* _WORK TASK_
This exercise calls for the data below to be retyped exactly, minus any images.

* _EXERCISE DATA_
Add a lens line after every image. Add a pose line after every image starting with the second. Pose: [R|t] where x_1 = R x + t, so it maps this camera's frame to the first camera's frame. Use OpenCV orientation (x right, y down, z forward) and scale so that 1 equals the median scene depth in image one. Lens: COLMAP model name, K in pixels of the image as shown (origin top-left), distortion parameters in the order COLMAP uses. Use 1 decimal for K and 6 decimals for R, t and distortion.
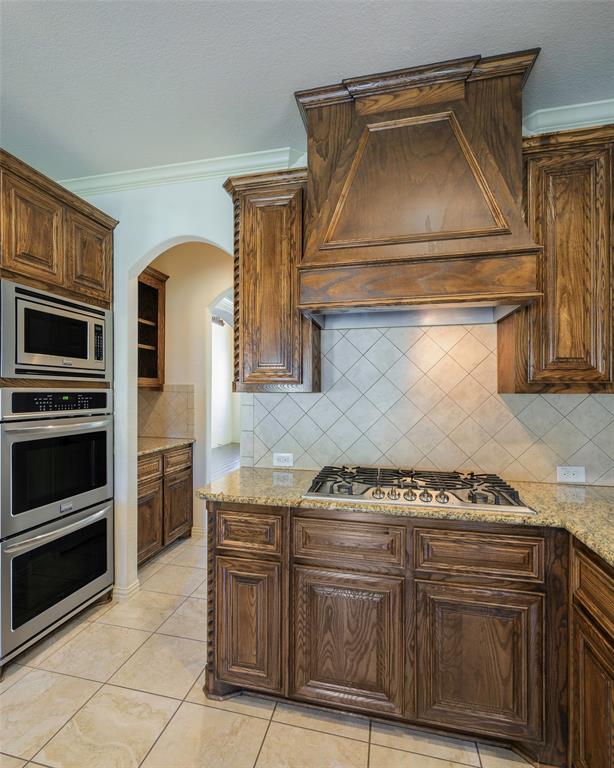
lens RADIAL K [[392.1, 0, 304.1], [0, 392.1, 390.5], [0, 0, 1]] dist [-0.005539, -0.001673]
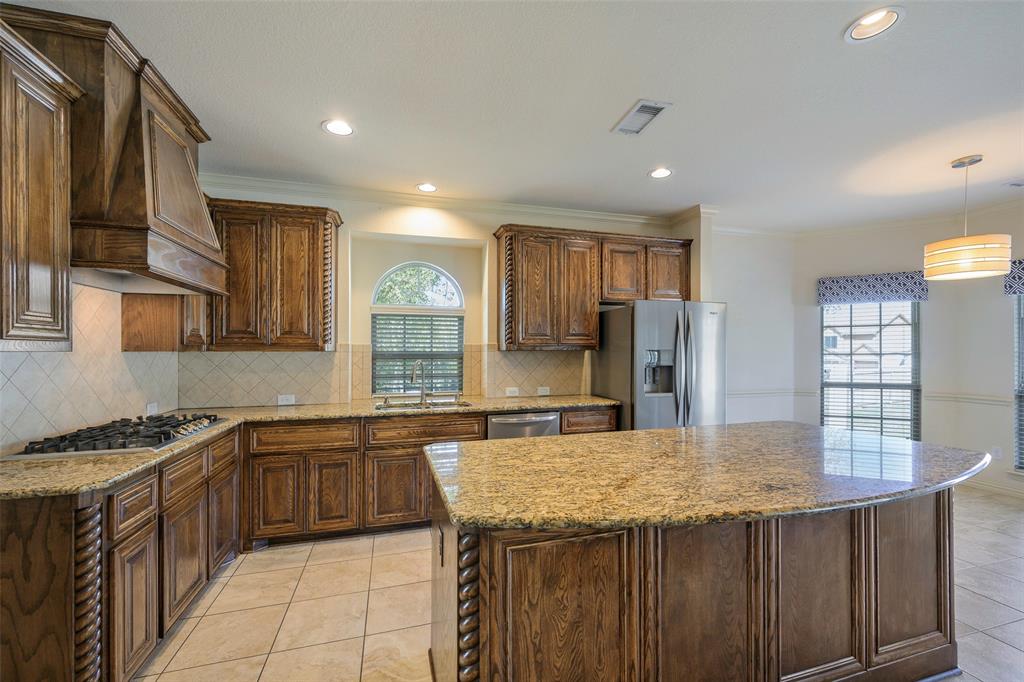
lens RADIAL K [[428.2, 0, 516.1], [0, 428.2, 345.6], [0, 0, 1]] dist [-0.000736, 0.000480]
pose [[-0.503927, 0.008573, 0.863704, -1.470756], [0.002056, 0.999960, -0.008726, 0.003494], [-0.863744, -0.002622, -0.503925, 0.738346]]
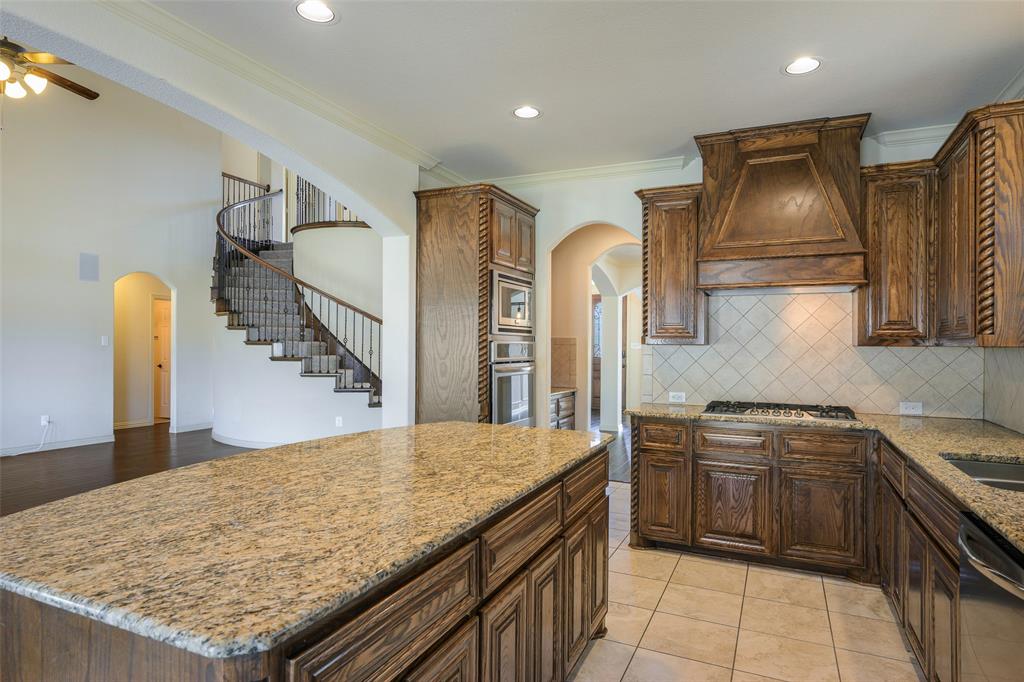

* _REPLY TO THE TASK_
Add a lens line after every image. Add a pose line after every image starting with the second. Pose: [R|t] where x_1 = R x + t, so it maps this camera's frame to the first camera's frame. Use OpenCV orientation (x right, y down, z forward) and scale so that 1 equals the median scene depth in image one. Lens: COLMAP model name, K in pixels of the image as shown (origin top-left), distortion parameters in the order COLMAP uses. Use 1 decimal for K and 6 decimals for R, t and distortion.
lens RADIAL K [[392.1, 0, 304.1], [0, 392.1, 390.5], [0, 0, 1]] dist [-0.005539, -0.001673]
lens RADIAL K [[428.2, 0, 516.1], [0, 428.2, 345.6], [0, 0, 1]] dist [-0.000736, 0.000480]
pose [[-0.503927, 0.008573, 0.863704, -1.470756], [0.002056, 0.999960, -0.008726, 0.003494], [-0.863744, -0.002622, -0.503925, 0.738346]]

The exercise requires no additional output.